Tourism pressures could be changing bear behaviour
The death of an Asian black bear, which fell from a helicopter while being transported for release in a jungle in Khao Yai National Park, may reflect the result of tourism pressure on animal behaviour and habitats.
The bear was reported dead on Feb 12. But the news was only released this past week, sparking criticism on social media about how well the operation was prepared and raising pressure on the government to improve wildlife transport equipment and vehicles.
The bear was female, weighed 80 kg and was aged six to seven. On Nov 30 it came out off the jungle within the boundary of Khao Yai National Park -- a popular tourist area with over 1.2 million visitors between October 2015 and September 2016 -- to a village in Nakhon Nayok.
Out of concern that it may attack people, it was caught and sent to Nakhon Nayok Wildlife Quarantine Centre to be sent back into the forest.
Wirach Chatupanaporn, chief of Protected Area Regional Office 1 under the Department of National Parks Wildlife and Plant Conservation (DNP), which oversees Khao Yai, says the operation to release the bear back into the wild was launched on Feb 12.
The unconscious bear was held in a net hung under the helicopter, which flew deep into the jungle. It was tagged with a tracking device for study purposes.
A survey team was sent to prepare the ground at a spot where the bear would be released.

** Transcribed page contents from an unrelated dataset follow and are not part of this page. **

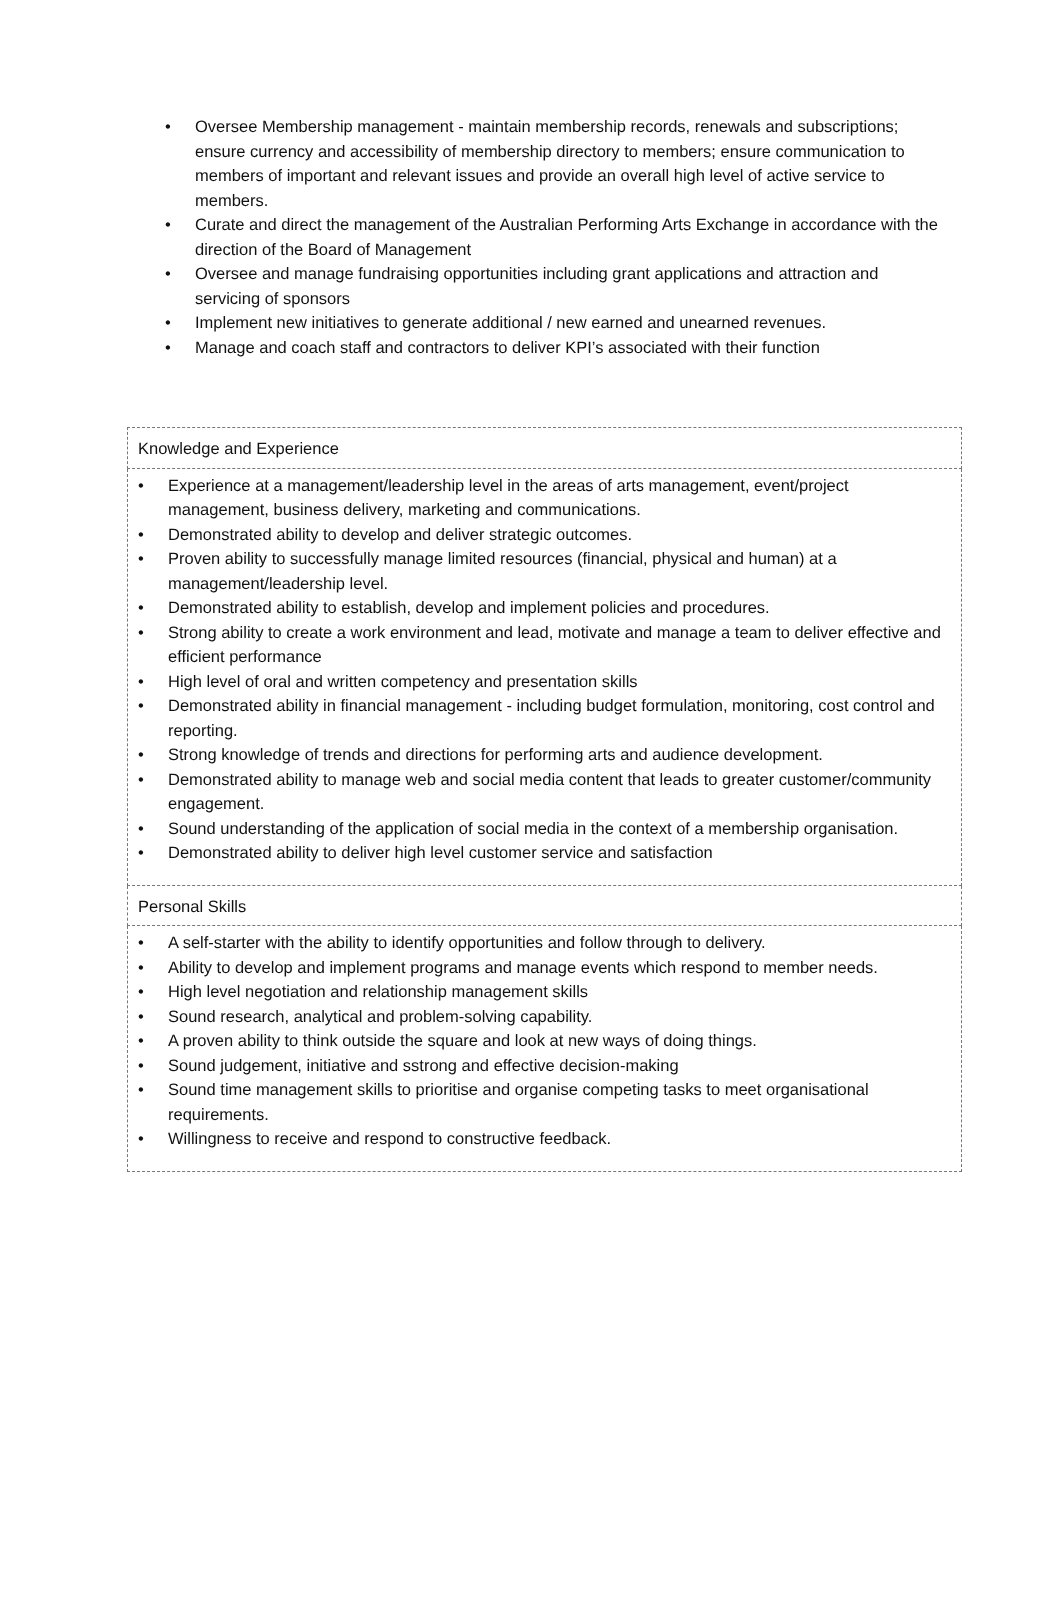• Oversee Membership management - maintain membership records, renewals and subscriptions; ensure currency and accessibility of membership directory to members; ensure communication to members of important and relevant issues and provide an overall high level of active service to members.
• Curate and direct the management of the Australian Performing Arts Exchange in accordance with the direction of the Board of Management
• Oversee and manage fundraising opportunities including grant applications and attraction and servicing of sponsors
• Implement new initiatives to generate additional / new earned and unearned revenues.
• Manage and coach staff and contractors to deliver KPI’s associated with their function
| Knowledge and Experience |
| • Experience at a management/leadership level in the areas of arts management, event/project management, business delivery, marketing and communications. • Demonstrated ability to develop and deliver strategic outcomes. • Proven ability to successfully manage limited resources (financial, physical and human) at a management/leadership level. • Demonstrated ability to establish, develop and implement policies and procedures. • Strong ability to create a work environment and lead, motivate and manage a team to deliver effective and efficient performance • High level of oral and written competency and presentation skills • Demonstrated ability in financial management - including budget formulation, monitoring, cost control and reporting. • Strong knowledge of trends and directions for performing arts and audience development. • Demonstrated ability to manage web and social media content that leads to greater customer/community engagement. • Sound understanding of the application of social media in the context of a membership organisation. • Demonstrated ability to deliver high level customer service and satisfaction |
| Personal Skills |
| • A self-starter with the ability to identify opportunities and follow through to delivery. • Ability to develop and implement programs and manage events which respond to member needs. • High level negotiation and relationship management skills • Sound research, analytical and problem-solving capability. • A proven ability to think outside the square and look at new ways of doing things. • Sound judgement, initiative and sstrong and effective decision-making • Sound time management skills to prioritise and organise competing tasks to meet organisational requirements. • Willingness to receive and respond to constructive feedback. |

However, staff in the helicopter reported they faced turbulence which made the helicopter swing, causing the bear to fall.
The bear was later found 4km from the drop-off point.
It's unclear at this stage how and why the bear fell from the net. It's suspected that the winds may have caused the hooks that were holding the bear to slip.
Mr Wirach says a committee was set up to investigate the cause of the bear's death. It will take over a week to find the result.
"But I can say that the pilot for that flight is a competent one. The operation was well equipped," he said.
"It's impossible to use land vehicles because the bear must be released deep in the forest so it would be less likely to cross into human habitat."
A similar operation was conducted in 2009 in good weather. It was the first operation to transport a bear by helicopter into the jungle in Khao Yai, which ended successfully.
With the public criticising the size of the helicopter, which may not have been suitable for the operation, Mr Wirach replied that "we used the available resources we had".
Black bears occasionally come out of the jungle.
Panudej Kerdmali, secretary-general of the Seub Nakhasathien Foundation, suspects this may be a result of the animals' behaviour changing as a result of changes in land use and increasing tourism.
According to the DNP's records, the number of visitors to Khao Yai National Park rose from 671,569 in 2008 to over 1.2 million in 2016 fiscal year.
During the New Year week from Dec 30 to Jan 3, Khao Yai hosted 156,574 visitors who left more than 45,406kg of waste.
Mr Panudej says black bears do not normally approach humans directly. It's possible that the bears are adjusting to find an easier way to get food, resulting in more being found near visitors.
Another possibility is that bears may be injured, threatened or have lost their parents, so they are seeking other suitable areas to live.